━━━ Excerpted passage

November 10, 2016 | Erin Bluvas, email@example.com
Some of the most revolutionary advances in environmental cleanup methods are happening right here in South Carolina—at the University of South Carolina’s Arnold School of Public Health. Researchers in the Department of Environmental Health Sciences’ SmartState Center for Environmental Nanoscience & Risk (CENR) have now perfected their oil remediation technique, which uses nanoparticles to remove oil from both oil-water and oil-soil mixtures (see video at right for how the method works).
“We’ve overcome all of the scientific and technological challenges related to this technique,” says SmartState Endowed Chair and CENR Director Jamie Lead. “Now we’re ready to commercialize the method so that it can start benefiting environmental and human health.”
Some of the challenges the team has overcome since they unveiled their novel approach in Environmental Science and Technology nearly two years ago include scaling the technique up in size and testing it in a range of environmental conditions to confirm its efficacy outside the lab. As a result of these tests and revisions, CENR has simplified the method to include fewer steps, reduced cost through adjustments such as lowering the temperature required, and minimized the environmental impact by employing a hydrothermal method over the use of solvents that other oil remediation techniques usually rely on.

━━━━━━

Exercise aim: In the article on the nanoparticle oil cleanup method, rewrite the passage starting with "Some of the challenges" and going on through "usually rely on.", substituting "the SmartState Center" for "CENR".

━━━ Data extracts

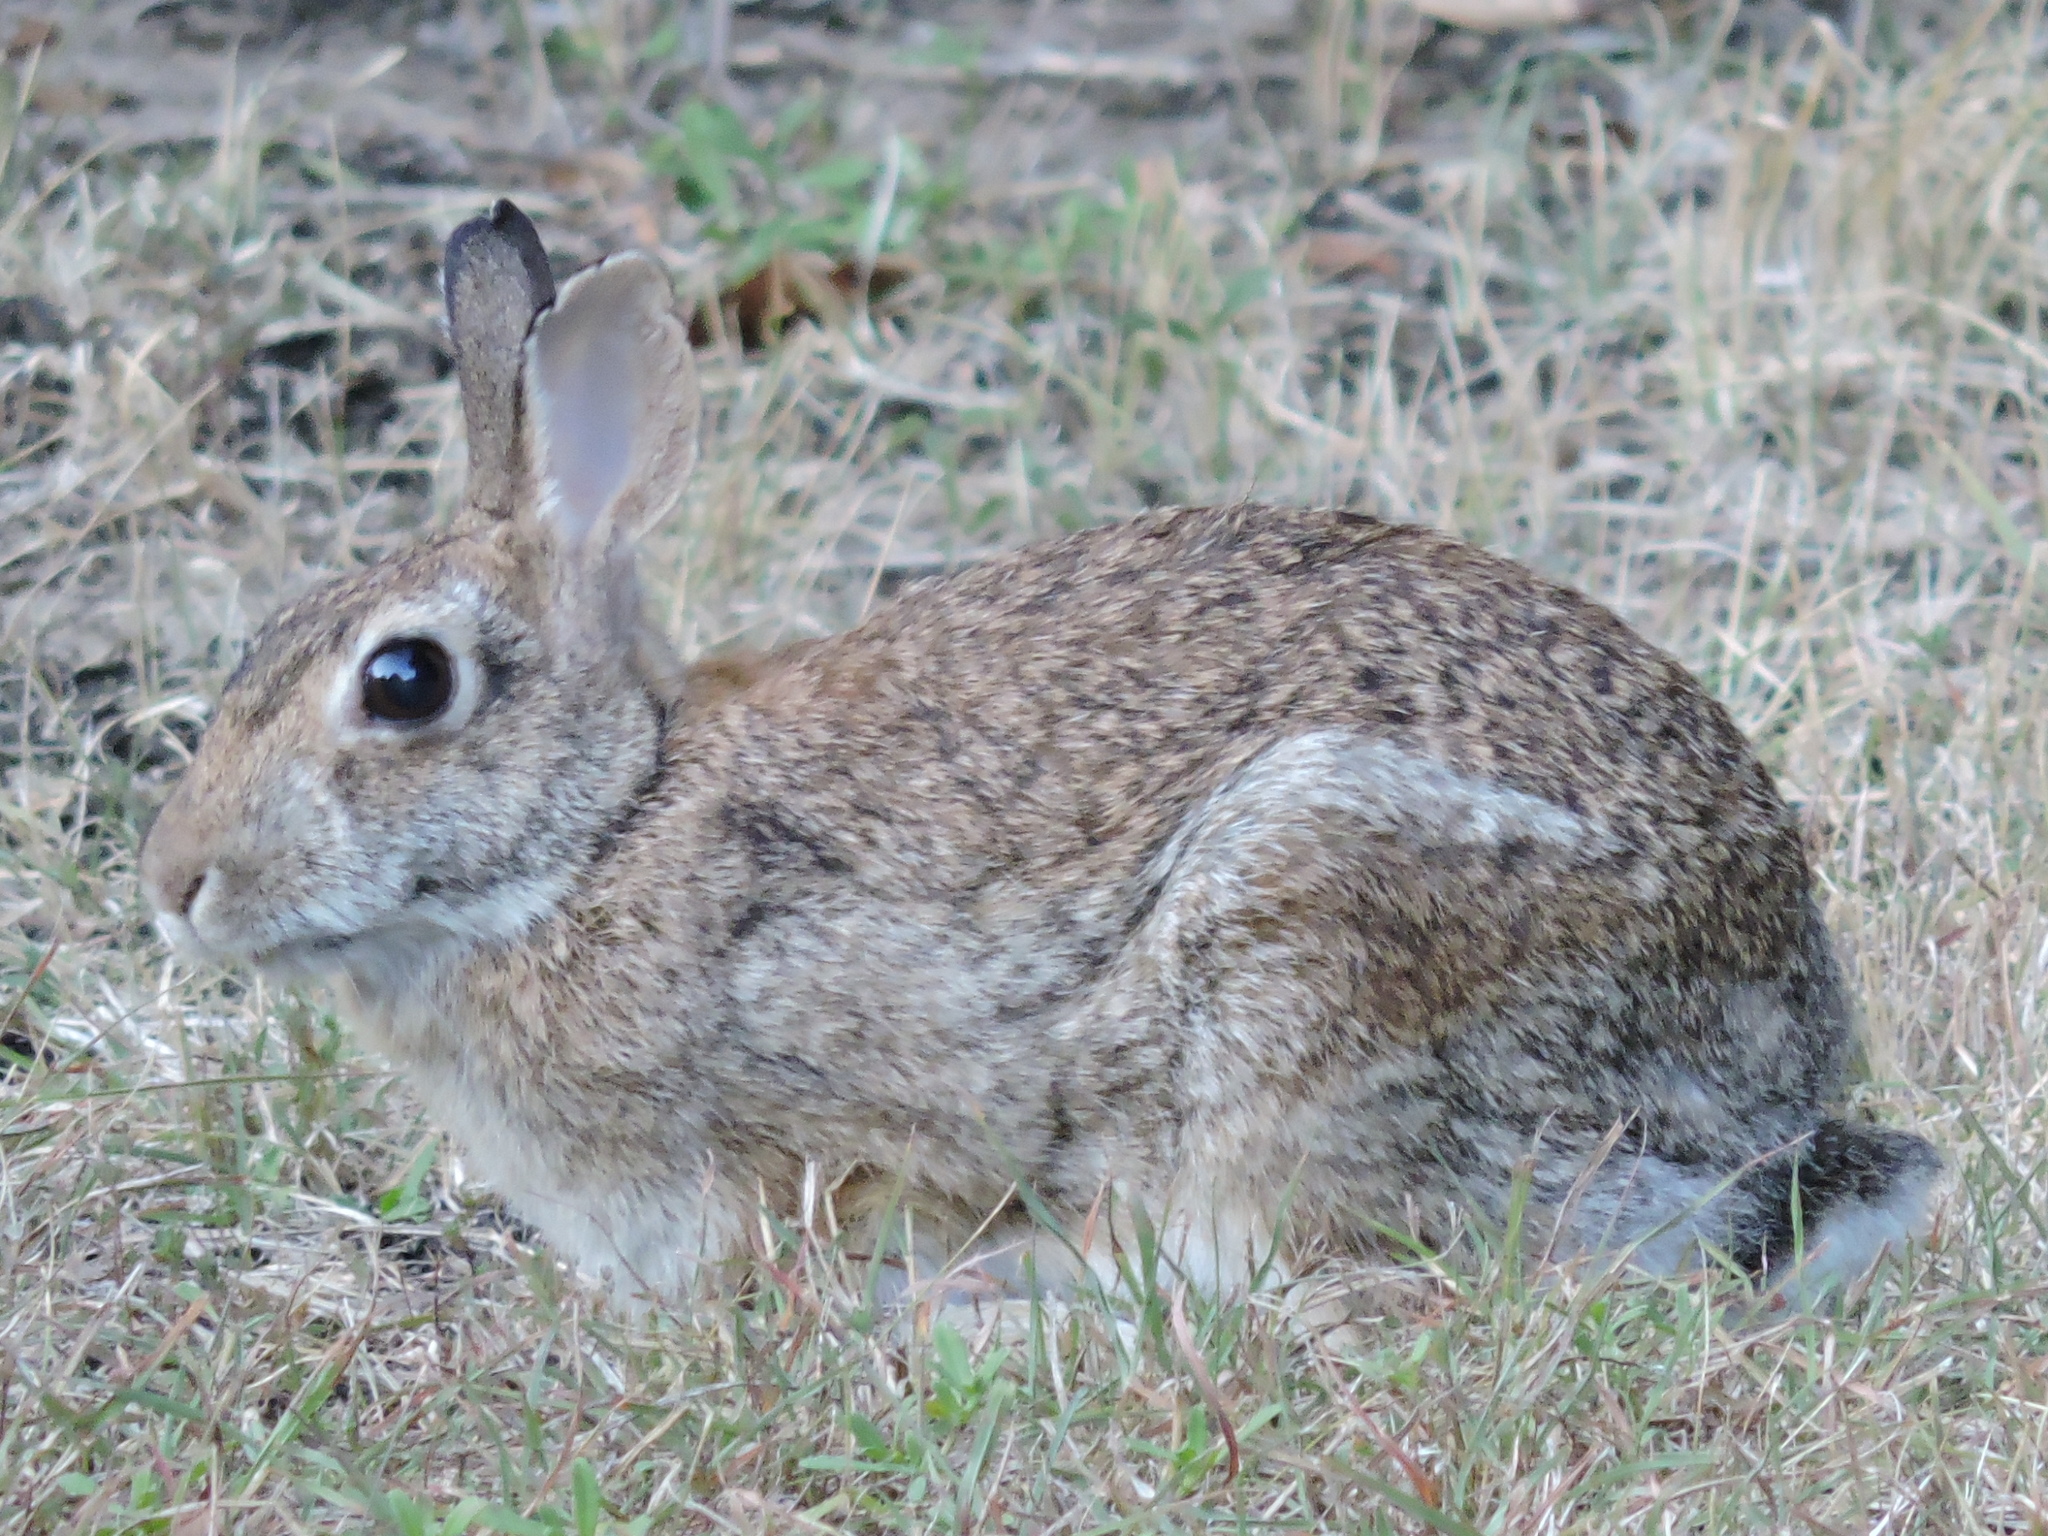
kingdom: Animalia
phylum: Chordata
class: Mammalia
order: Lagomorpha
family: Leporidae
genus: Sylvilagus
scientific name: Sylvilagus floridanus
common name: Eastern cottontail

━━━━━━

Solved exercise:
Some of the challenges the team has overcome since they unveiled their novel approach in Environmental Science and Technology nearly two years ago include scaling the technique up in size and testing it in a range of environmental conditions to confirm its efficacy outside the lab. As a result of these tests and revisions, the SmartState Center has simplified the method to include fewer steps, reduced cost through adjustments such as lowering the temperature required, and minimized the environmental impact by employing a hydrothermal method over the use of solvents that other oil remediation techniques usually rely on.